A data frame containing choice data. Can be a cbc_choices object or any data frame with the required columns.

outcome

Name of the outcome variable column (1 for chosen, 0 for not). Defaults to "choice".

obsID

Name of the observation ID column. Defaults to "obsID".

pars

Names of the parameters to estimate. If NULL (default), will auto-detect from column names for cbc_choices objects.

randPars

Named vector of random parameters and their distributions ('n' for normal, 'ln' for log-normal). Defaults to NULL.

n_breaks

Number of sample size groups to test. Defaults to 10.

n_q

Number of questions per respondent. Auto-detected for cbc_choices objects if not specified.

panelID

Name of the panel ID column for panel data. Auto-detected as "respID" for multi-respondent cbc_choices objects.

alpha

Significance level for power calculations. Defaults to 0.05.

return_models

If TRUE, includes full model objects in returned list. Defaults to FALSE.

n_cores

Number of cores for parallel processing. Defaults to parallel::detectCores() - 1.

...

Additional arguments passed to logitr::logitr().

Value

A cbc_power object containing:

  • power_summary: Data frame with sample sizes, coefficients, estimates, standard errors, t-statistics, and power

  • models: List of estimated models (if return_models = TRUE)

  • sample_sizes: Vector of sample sizes tested

  • n_breaks: Number of breaks used

  • alpha: Significance level used

Examples

library(cbcTools)

- _Listed records_:
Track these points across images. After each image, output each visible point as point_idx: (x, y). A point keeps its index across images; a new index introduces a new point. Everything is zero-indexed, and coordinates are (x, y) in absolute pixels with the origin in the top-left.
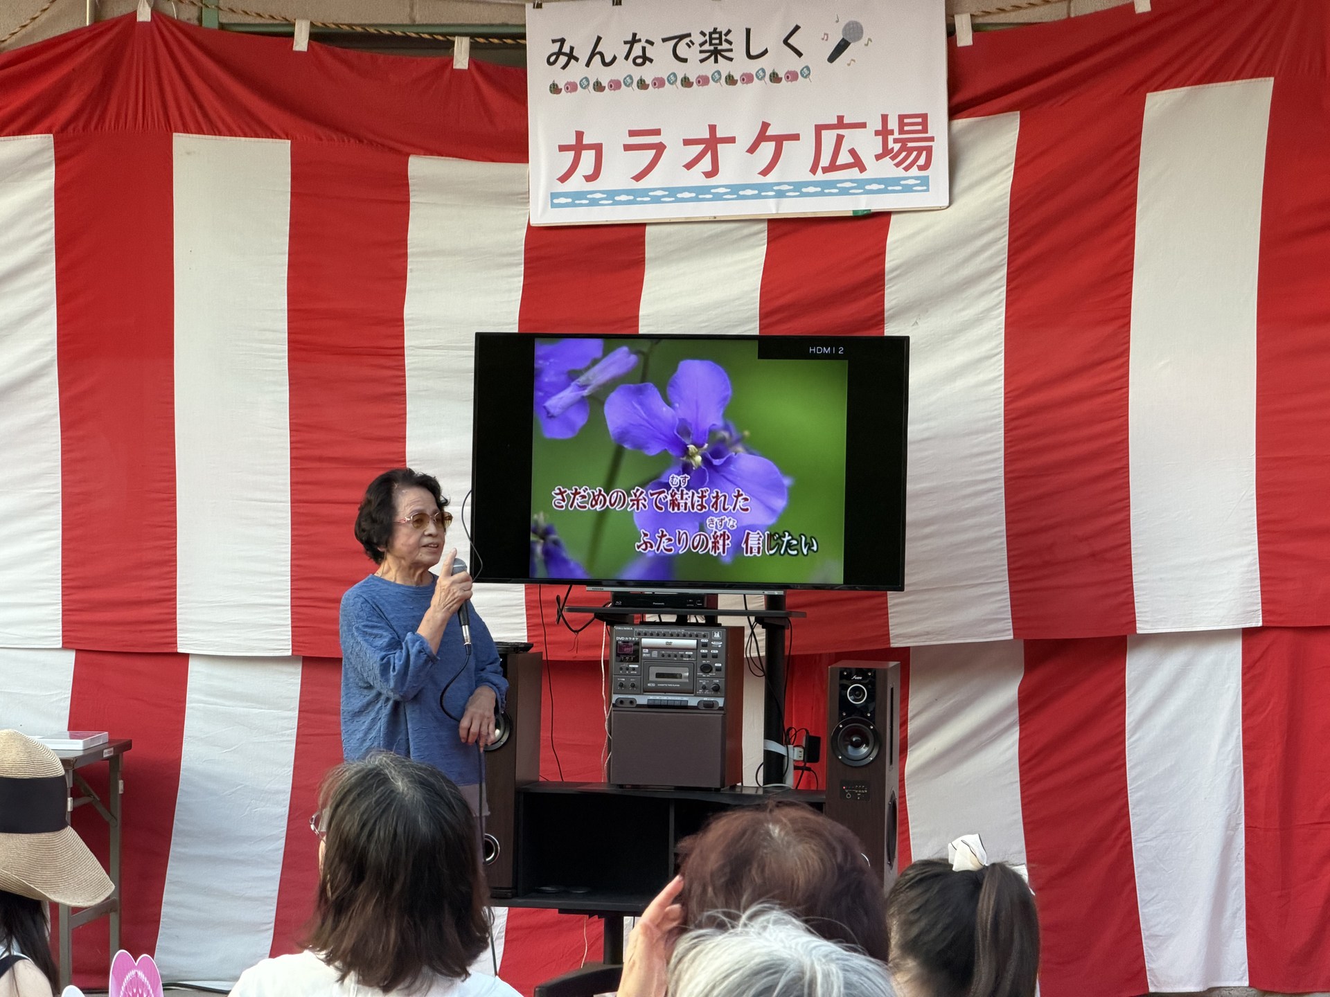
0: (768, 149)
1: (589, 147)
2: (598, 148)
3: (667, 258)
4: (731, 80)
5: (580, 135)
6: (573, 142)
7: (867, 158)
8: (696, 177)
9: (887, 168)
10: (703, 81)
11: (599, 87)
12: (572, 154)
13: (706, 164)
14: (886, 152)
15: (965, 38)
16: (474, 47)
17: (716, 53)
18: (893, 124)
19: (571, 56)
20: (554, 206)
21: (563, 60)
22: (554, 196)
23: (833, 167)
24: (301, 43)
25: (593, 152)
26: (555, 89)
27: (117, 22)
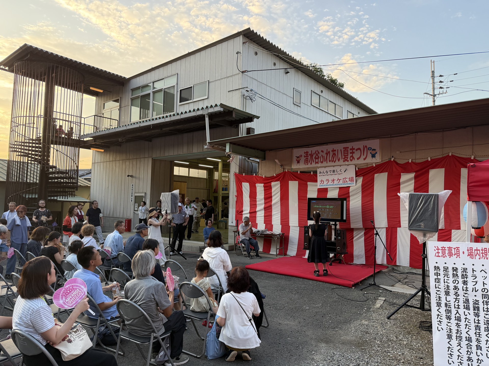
0: (339, 181)
2: (323, 181)
3: (330, 191)
4: (335, 174)
6: (321, 180)
7: (348, 181)
8: (332, 183)
9: (350, 182)
10: (333, 175)
11: (323, 175)
12: (321, 182)
13: (333, 182)
14: (350, 181)
15: (357, 170)
16: (313, 172)
17: (334, 172)
18: (350, 178)
21: (320, 173)
22: (320, 185)
23: (345, 182)
24: (299, 173)
26: (320, 176)
27: (285, 172)
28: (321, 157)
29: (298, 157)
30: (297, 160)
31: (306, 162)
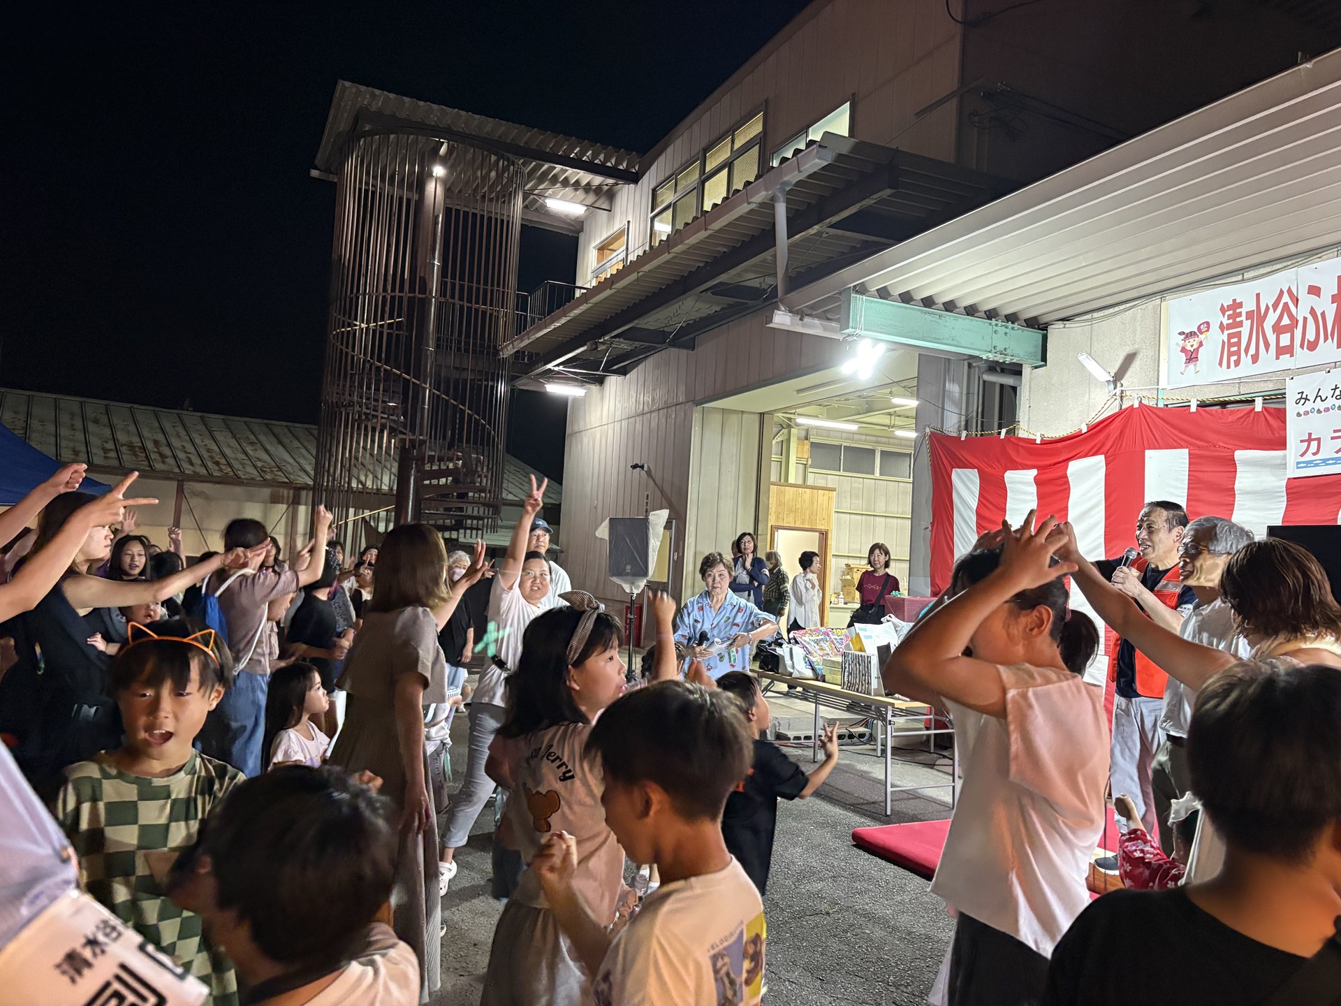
1: (1314, 440)
2: (1319, 440)
5: (1310, 434)
6: (1307, 438)
11: (1319, 412)
12: (1306, 444)
16: (1265, 401)
19: (1306, 399)
20: (1298, 468)
21: (1303, 401)
22: (1298, 463)
24: (1193, 409)
25: (1316, 442)
26: (1299, 415)
27: (1127, 409)
28: (1305, 319)
29: (1192, 334)
31: (1230, 354)
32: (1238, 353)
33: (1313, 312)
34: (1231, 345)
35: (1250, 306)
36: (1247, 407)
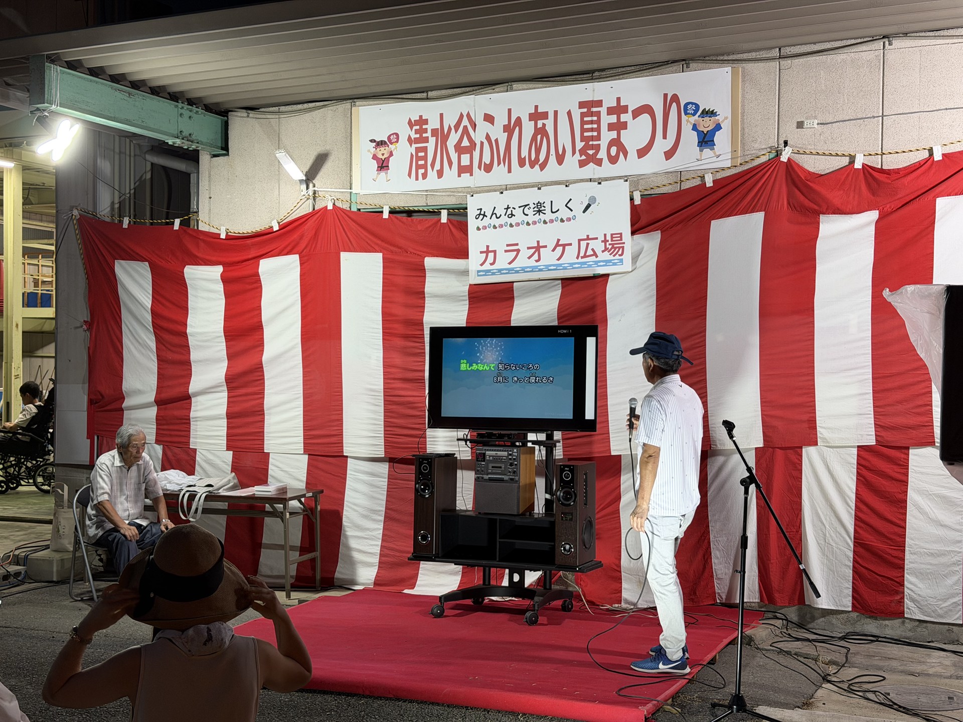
0: (560, 249)
1: (491, 251)
2: (495, 252)
4: (545, 222)
5: (488, 247)
6: (485, 250)
7: (599, 252)
8: (532, 262)
9: (606, 256)
10: (535, 223)
11: (495, 227)
12: (485, 254)
13: (536, 257)
14: (606, 249)
15: (638, 201)
16: (449, 214)
17: (539, 211)
18: (609, 238)
19: (484, 215)
20: (478, 276)
21: (481, 217)
22: (478, 271)
23: (585, 256)
24: (386, 215)
25: (493, 254)
26: (478, 229)
27: (320, 210)
28: (482, 143)
29: (381, 144)
30: (375, 157)
31: (418, 167)
32: (425, 167)
33: (488, 137)
34: (419, 158)
35: (434, 124)
36: (434, 218)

- _Activities_:
A - In the cbcTools power documentation, what is the default number of sample size groups to test?
B - Extend the cbcTools power documentation past its last line.

- _Exercise results_:
A - 10

B -
# Create profiles and design
profiles <- cbc_profiles(
  price = c(1, 2, 3),
  type = c("A", "B", "C"),
  quality = c("Low", "High")
)

design <- cbc_design(profiles, n_alts = 2, n_q = 6)

# Simulate choices
priors <- cbc_priors(profiles, price = -0.1, type = c(0.5, 0.2), quality = 0.3)
choices <- cbc_choices(design, priors)

# Run power analysis
power_results <- cbc_power(choices, n_breaks = 8)
#> Auto-detected parameters: price, typeB, typeC, qualityHigh
#> Using 'respID' as panelID for panel data estimation.
#> Estimating models using 3 cores...
#> Model estimation complete!

# View results
print(power_results)
#> CBC Power Analysis Results
#> ==========================
#> 
#> Sample sizes tested: 12 to 100 (8 breaks)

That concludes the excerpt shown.